Investigation of the Electronic Structure of Nitrogen Photoactivation Complexes
Introduction
Ammonia derived from atmospheric N2 and fossil H2 in the Haber-Bosch process represents the main source of nitrogen compounds as a base chemical for the synthesis of value-added products. In order to access a more diverse range of N-containing chemicals it is of high interest to develop tailored nitrogen-activating catalysts. One way of achieving synthetic nitrogen fixation is selective light-driven N2 cleavage. What is currently known is that all of the complexes capable of nitrogen photoactivation have a linear core of the form M-N-N-M which undergoes a geometric and electronic change during the light excitation process. It is the aim of this project to describe the electronic structure of such complexes using a high level of theory to gain a better understanding of the photophysical and photochemical processes involved in nitrogen activation. Specifically, we aim to observe the electronic structure changes involved in the cleavage of the formal triple-bond of dinitrogen by characterising the excited state manifold of our systems.
Methods
This project mainly uses density functional theory (DFT) and time-dependent density functional theory (TDDFT) to evaluate the electronic structures of nitrogen activating transition metal complexes and to support the interpretation of the experimental results provided by collaborators. As analysis tools we use the computed electronic excitation and vibrational spectra, molecular orbitals, difference densities and the transition analysis tools of the TheoDORE programme.
Results
We identified characteristic electronic features of nitrogen activating complexes using the molybdenum and tungsten complexes synthesised by Sita and co-workers as an example. Using the TheoDore analysis we could differentiate between thermal and photoactivating complexes by characterising the electronic transition character. We identified that significant ligand-to-metal-charge transfer character is a requirement for a potentially photoactivating electronic transition.
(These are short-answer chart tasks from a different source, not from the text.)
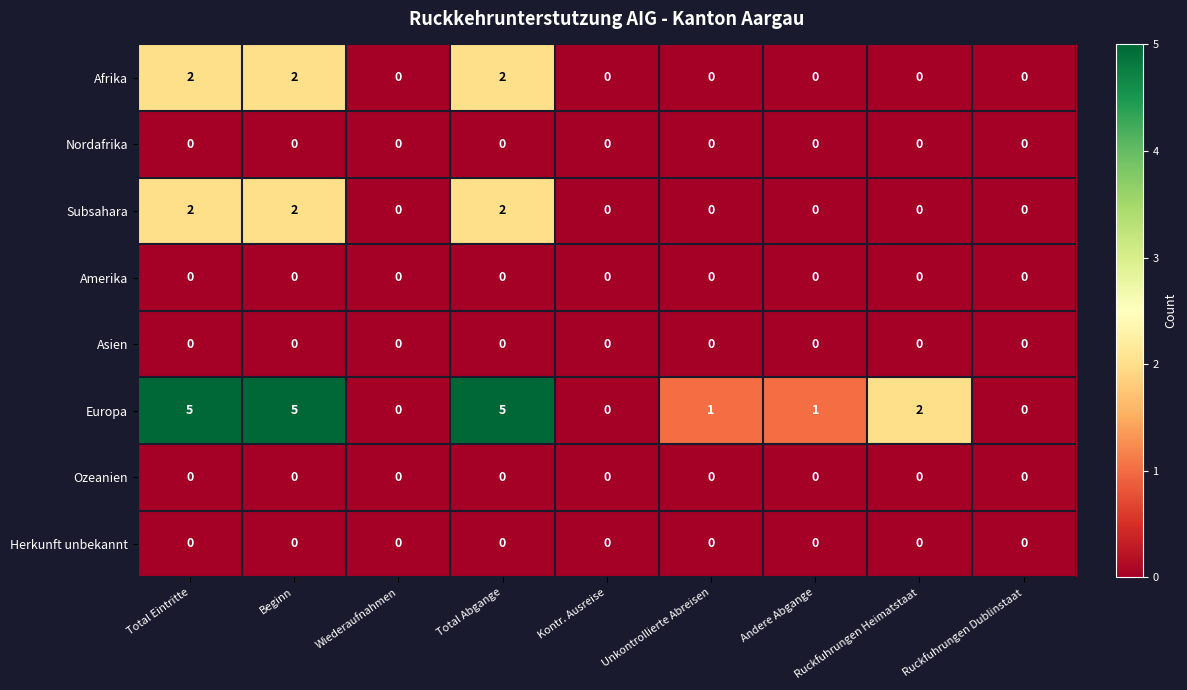

Which series has the largest range (max minus min)?

Europa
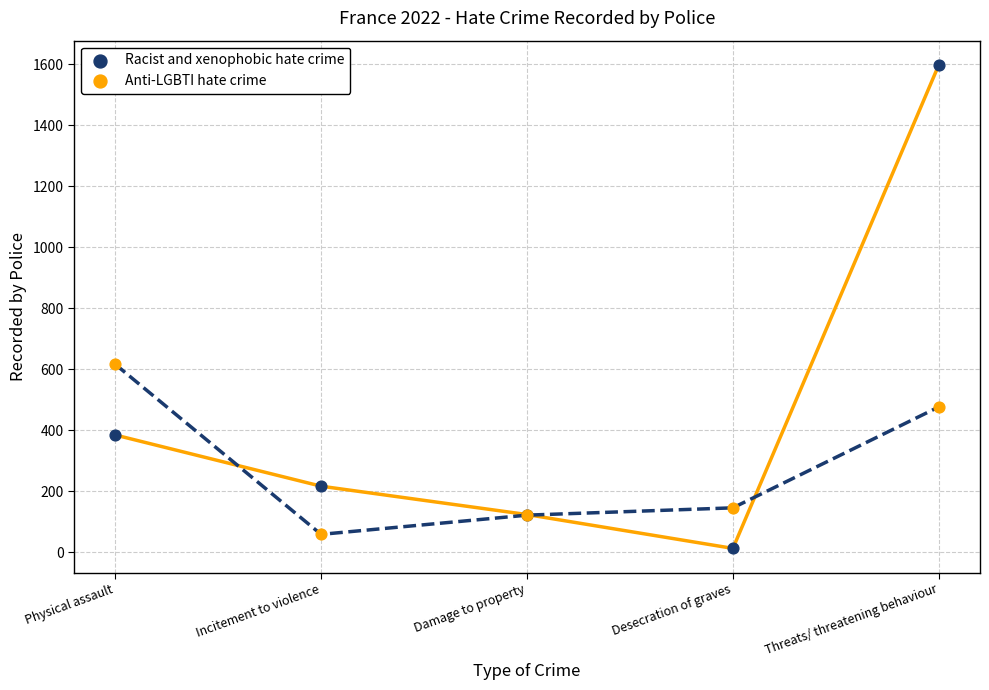

In the Anti-LGBTI hate crime series, what Y value is closest to 337?

476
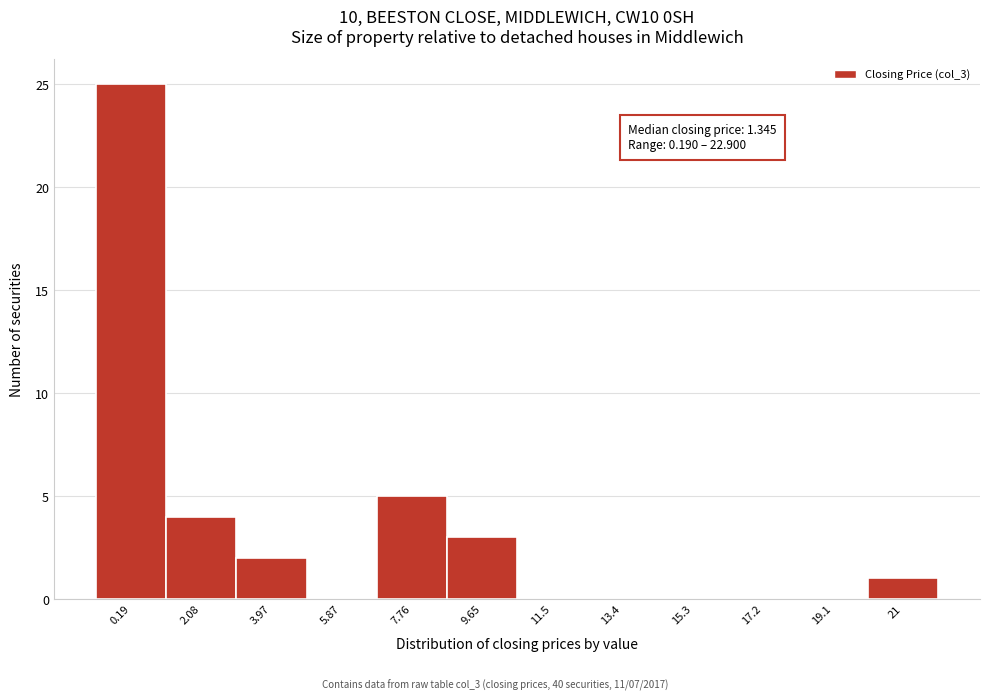

Reading left to right, transcribe all the data shown in this chart.

0.19=25	2.08=4	3.97=2	5.87=0	7.76=5	9.65=3	11.5=0	13.4=0	15.3=0	17.2=0	19.1=0	21=1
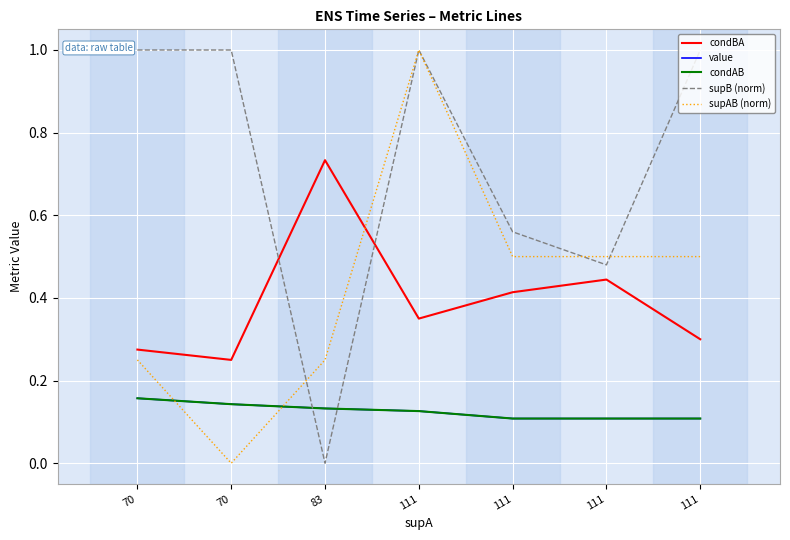

Does the chart have visible grid lines?

Yes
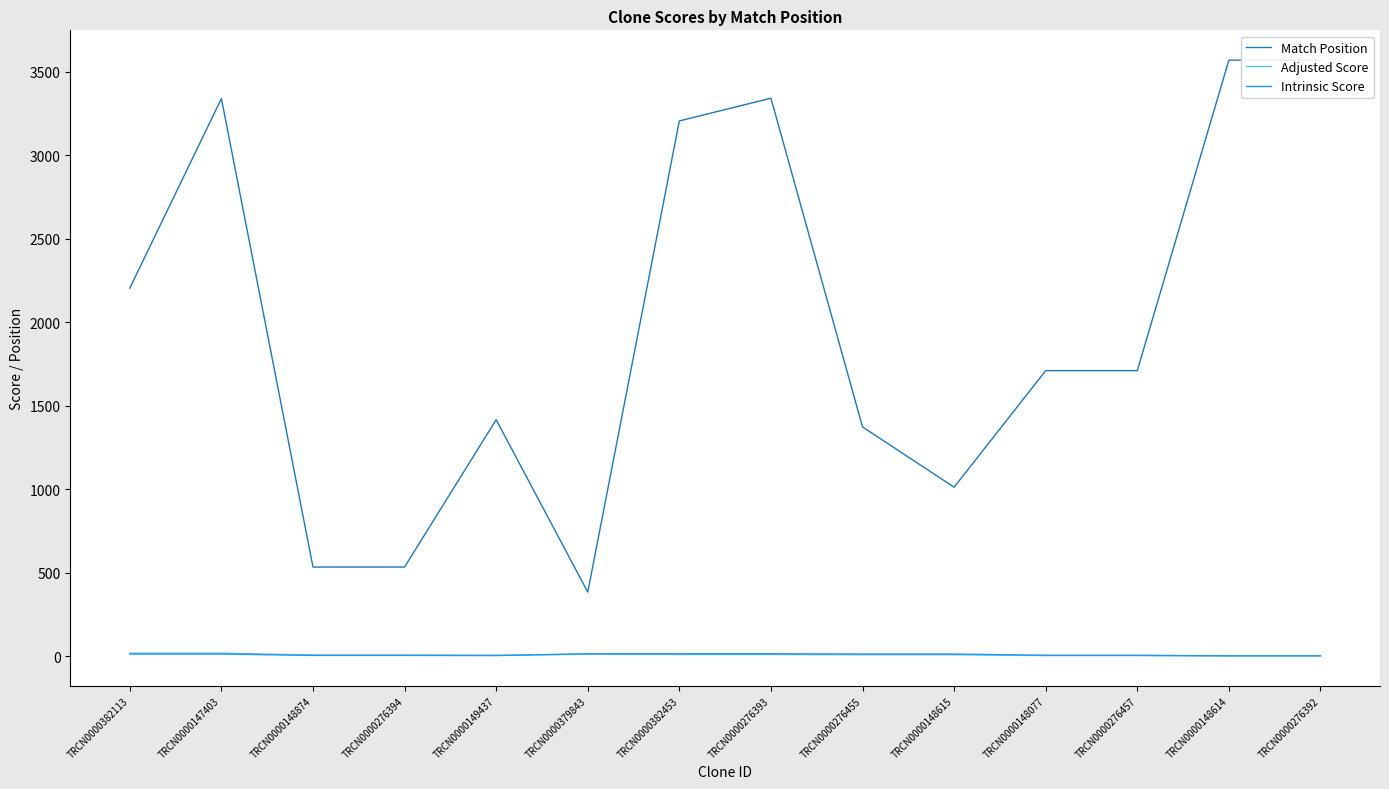

Reading left to right, list all the values displayed in this chart.

Match Position: TRCN0000382113=2204.0	TRCN0000147403=3339.0	TRCN0000148874=534.0	TRCN0000276394=534.0	TRCN0000149437=1416.0	TRCN0000379843=384.0	TRCN0000382453=3205.0	TRCN0000276393=3341.0	TRCN0000276455=1373.0	TRCN0000148615=1012.0	TRCN0000148077=1710.0	TRCN0000276457=1710.0	TRCN0000148614=3569.0	TRCN0000276392=3569.0
Adjusted Score: TRCN0000382113=18.5	TRCN0000147403=18.5	TRCN0000148874=6.9	TRCN0000276394=6.9	TRCN0000149437=5.7	TRCN0000379843=12.0	TRCN0000382453=10.5	TRCN0000276393=10.5	TRCN0000276455=9.2	TRCN0000148615=9.2	TRCN0000148077=3.9	TRCN0000276457=3.9	TRCN0000148614=1.8	TRCN0000276392=1.8
Intrinsic Score: TRCN0000382113=13.2	TRCN0000147403=13.2	TRCN0000148874=5.0	TRCN0000276394=5.0	TRCN0000149437=4.0	TRCN0000379843=15.0	TRCN0000382453=15.0	TRCN0000276393=15.0	TRCN0000276455=13.2	TRCN0000148615=13.2	TRCN0000148077=5.6	TRCN0000276457=5.6	TRCN0000148614=2.6	TRCN0000276392=2.6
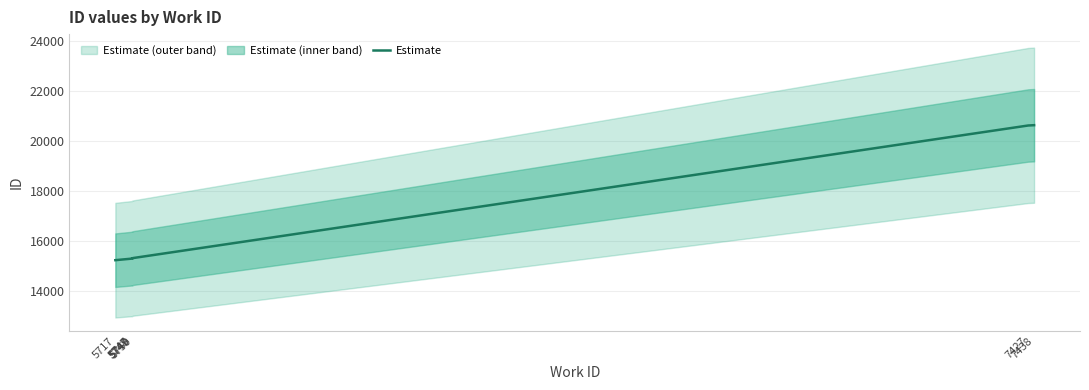

What is the maximum value shown in the chart?

20629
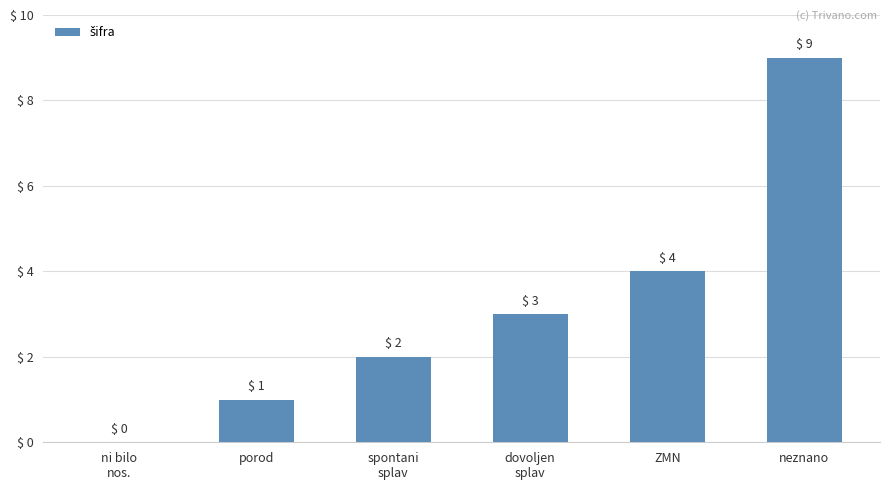

Where is the data nearest to the value 4?

ZMN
For the tungsten complex designed by Schneider and co-workers, we described its thermal and photochemical dinitrogen splitting reactivity. We reproduced the experimental thermochemical data computationally learning that the conformation of the rather flexible pincer backbone plays a crucial role in the reactivity of tungsten complex. We investigated the photochemical processes computationally, considering electronic and vibrational excitations. In conjunction with experimental transient absorption and resonance Raman data, we were able to identify the photochemical process of a quasi thermal N-N photodissociation. Future studies will aim at distinguishing between excited state reactivity and hot ground state reactivity, which will require a higher time resolution.
Discussion
Future work will focus on analysing the photochemical nitrogen activation of rhenium complexes by Schneider and co-workers on the TDDFT level scanning along the N-N bond length as designated reaction coordinate. Furthermore, a more precise description of the electronic structures using a higher level of theory such as CASSCF/CASPT2 is targeted to overcome the intrinsic limitations of the DFT/TDDFT approach.